Taro at the international scale

By Vatapuia Maiava 22 October 2016, 12:00AM

For Ioakimo Suōta’ai, from the village of Mulivai Safata, life can’t get any better.

Aged 54, Ioakimo is a taro farmer who is doing well for himself. Through his earnings from taro export, he has managed to provide his family with a car.

“For a long time now, I haven’t asked my family overseas to assist us with money,” he told the Village Voice.

“That’s because my family and I are doing really well these days through my earnings from my plantation. We are able to afford paying all the bills, taking care of things in the house and taking care of the family’s needs.

“Yes we all know that a lot of our families overseas are doing really well overseas but that doesn’t mean we need to always ask them for help. They have their own bills and things to pay.

“If they can’t afford to send you any money then it’s stupid to get mad at them. We should just try and make ends meet on our own, stand on our own two feet. That’s the mindset that drives me.”

Finding the strength in the Lord every day to go out and work the land, Ioakimo is able to make over $1,000 every time he exports boxes of taro in containers.

“I am thankful every day to the Lord for the strength he gives me to work the plantation every day,” he said.

“Without that strength, I am not able to provide for my children and family. I wouldn’t be able to get anywhere in life.

“I am currently farming three types of taro. I would store the taro in a container and sell them overseas for a hefty profit. I would earn over $1,000 from selling containers of taro.

“I don’t export the taro too often though. I export them maybe twice or three times a year. It’s not an easy process but it’s worth it.”

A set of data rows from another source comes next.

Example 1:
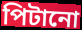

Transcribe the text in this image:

পিটানো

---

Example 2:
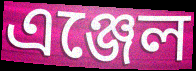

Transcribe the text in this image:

এঞ্জেল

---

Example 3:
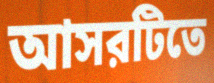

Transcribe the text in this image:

আসরটিতে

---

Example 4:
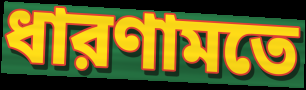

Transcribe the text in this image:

ধারণামতে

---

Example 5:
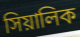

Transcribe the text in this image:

সিয়ালিক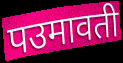
पउमावती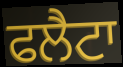
ਫਲੈਟਾ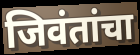
जिवंतांचाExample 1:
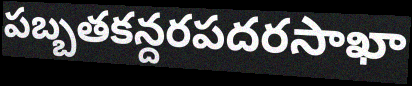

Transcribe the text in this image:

పబ్బతకన్దరపదరసాఖా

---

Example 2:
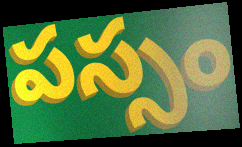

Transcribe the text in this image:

పస్సం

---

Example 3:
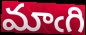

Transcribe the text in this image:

మాఁగి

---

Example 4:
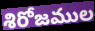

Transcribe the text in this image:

శిరోజముల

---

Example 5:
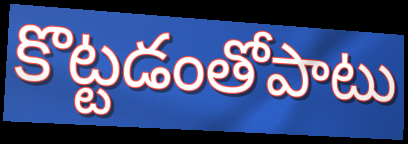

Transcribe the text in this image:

కొట్టడంతోపాటు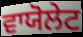
ਵਾਯੋਲੇਟ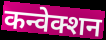
कन्वेक्शन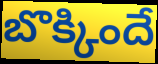
బొక్కిందే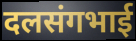
दलसंगभाईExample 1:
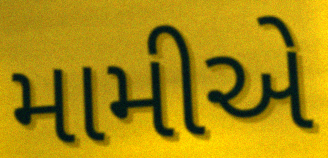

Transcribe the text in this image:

મામીએ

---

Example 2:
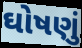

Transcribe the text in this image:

ઘોષણું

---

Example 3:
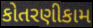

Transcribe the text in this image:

કોતરણીકામ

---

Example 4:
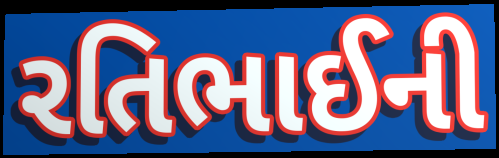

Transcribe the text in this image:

રતિભાઈની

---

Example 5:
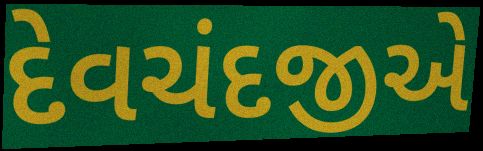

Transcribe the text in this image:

દેવચંદજીએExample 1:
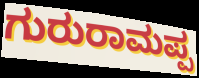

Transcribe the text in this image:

But as hard working as he may be, Ioakimo runs into a few bumps every now and then.

“There are times I don’t earn as much though,” he said.

“Sometimes the taro isn’t at the quality it’s supposed to be so I don’t fill up a full container. Earnings also depend a lot on the market prices currently available.

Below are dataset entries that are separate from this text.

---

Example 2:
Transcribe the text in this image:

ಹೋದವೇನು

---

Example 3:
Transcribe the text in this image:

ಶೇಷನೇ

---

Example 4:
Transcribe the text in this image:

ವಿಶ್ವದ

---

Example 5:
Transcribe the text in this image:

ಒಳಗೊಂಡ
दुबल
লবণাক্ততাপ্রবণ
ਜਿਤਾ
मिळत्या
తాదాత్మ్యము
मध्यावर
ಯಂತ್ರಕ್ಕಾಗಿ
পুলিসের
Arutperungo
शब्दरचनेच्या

“Taro also requires a lot of attention and strength to grow. It also requires a lot of land to turn a real profit and I only have three acres. Those are the sorts of problems I face with this kind of work.”

However, all things considered, Ioakimo and his family are doing really well.

“We are doing really well right now,” he said.

“The family has enough for everything and we were also able to purchase a car with the money we made from taro.

“The market for taro has recently gotten better meaning that I will earn more money from the boxes of taro I export. This is good news for many of us farmers.”